Développement du gps

Développement du gps

Avec ces développements parallèles dans les années 1960, on s’est rendu compte qu’un système supérieur pouvait être développé en synthétisant les meilleures technologies 621B, Transit, TIMATION et SECOR dans un programme multiservices, et que les erreurs de position orbitale des satellites, induites par les variations du champ de gravité et la réfraction radar, entre autres, devaient être résolues. Une équipe dirigée par Harold L Jury de la Pan Aerospace Division Am en Floride de 1970 à 1973, a utilisé l’assimilation de données en temps réel et l’estimation récursive pour ce faire, réduisant les erreurs systématiques et résiduelles à un niveau raisonnable pour permettre une navigation précise.

Au cours de la fin de semaine de la fête du Travail en 1973, une réunion d’une douzaine d’officiers militaires au Pentagone a discuté de la création d’un système de défense par satellite de navigation (DNSS). C’est à cette réunion qu’a été créée la synthèse qui est devenue le GPS. Plus tard dans l’année, le programme DNSS a été baptisé Navstar, ou système de navigation avec synchronisation et télémétrie. Les satellites individuels étant associés au nom Navstar (comme pour les prédécesseurs transit et TIMATION), un nom plus complet a été utilisé pour identifier la constellation des satellites Navstar, Navstar-GPS . Dix prototypes de satellites “Block I” ont été lancés entre 1978 et 1985 (une unité supplémentaire a été détruite en cas d’échec au lancement).

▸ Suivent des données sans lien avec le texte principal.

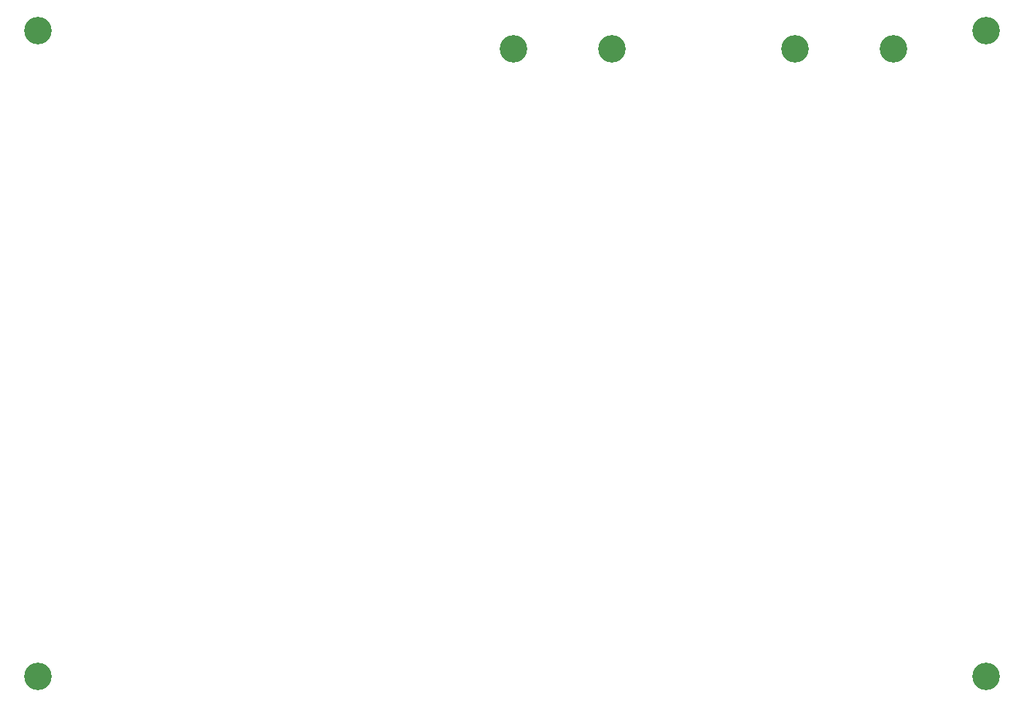
<source format=gbr>
%TF.GenerationSoftware,KiCad,Pcbnew,7.0.10*%
%TF.CreationDate,2024-03-07T20:10:07-06:00*%
%TF.ProjectId,Coax Switch Controller,436f6178-2053-4776-9974-636820436f6e,1.0*%
%TF.SameCoordinates,Original*%
%TF.FileFunction,NonPlated,1,2,NPTH,Drill*%
%TF.FilePolarity,Positive*%
%FSLAX46Y46*%
G04 Gerber Fmt 4.6, Leading zero omitted, Abs format (unit mm)*
G04 Created by KiCad (PCBNEW 7.0.10) date 2024-03-07 20:10:07*
%MOMM*%
%LPD*%
G01*
G04 APERTURE LIST*
%TA.AperFunction,ComponentDrill*%
%ADD10C,3.200000*%
%TD*%
G04 APERTURE END LIST*
D10*
%TO.C,H2*%
X92384000Y-62670000D03*
%TO.C,H4*%
X92384000Y-137670000D03*
%TO.C,J2*%
X147538500Y-64790000D03*
X158968500Y-64790000D03*
%TO.C,J1*%
X180256500Y-64790000D03*
X191686500Y-64790000D03*
%TO.C,H1*%
X202384000Y-62670000D03*
%TO.C,H3*%
X202384000Y-137670000D03*
M02*

</source>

Les effets de l’ionosphère sur la transmission radioélectrique à travers l’ionosphère ont été étudiés dans un laboratoire de recherche des forces aériennes du Laboratoire de géophysique de Cambridge. Situé à la base aérienne de Hanscom, dans la banlieue de Boston, le laboratoire a été rebaptisé Air Force Geophysical Research Lab (AFGRL) en 1974. AFGRL a développé le modèle Klobuchar pour calculer les corrections ionosphériques à la position GPS. Il convient de souligner le travail effectué par la scientifique australienne Elizabeth Essex-Cohen dans le cadre de l’AFGRL en 1974. Elle s’inquiétait de la courbure des trajets des ondes radioélectriques traversant l’ionosphère à partir des satellites Navstar.

Après le vol 007 de Korean Air Lines, un Boeing 747 transportant 269 personnes, a été abattu en 1983 après son départ pour l’espace aérien interdit de l’URSS près de Sakhaline et des îles Moneron, le président Ronald Reagan a publié une directive rendant le GPS librement disponible pour un usage civil une fois que celui-ci sera suffisamment développé comme bien commun. Le premier satellite du bloc II a été lancé le 14 février 1989 et le satellite 24 a été lancé en 1994. Le coût du programme GPS à ce stade, sans compter le coût de l’équipement des utilisateurs, mais y compris le coût des lancements de satellites, a été estimé à 5 milliards de dollars (en dollars des années).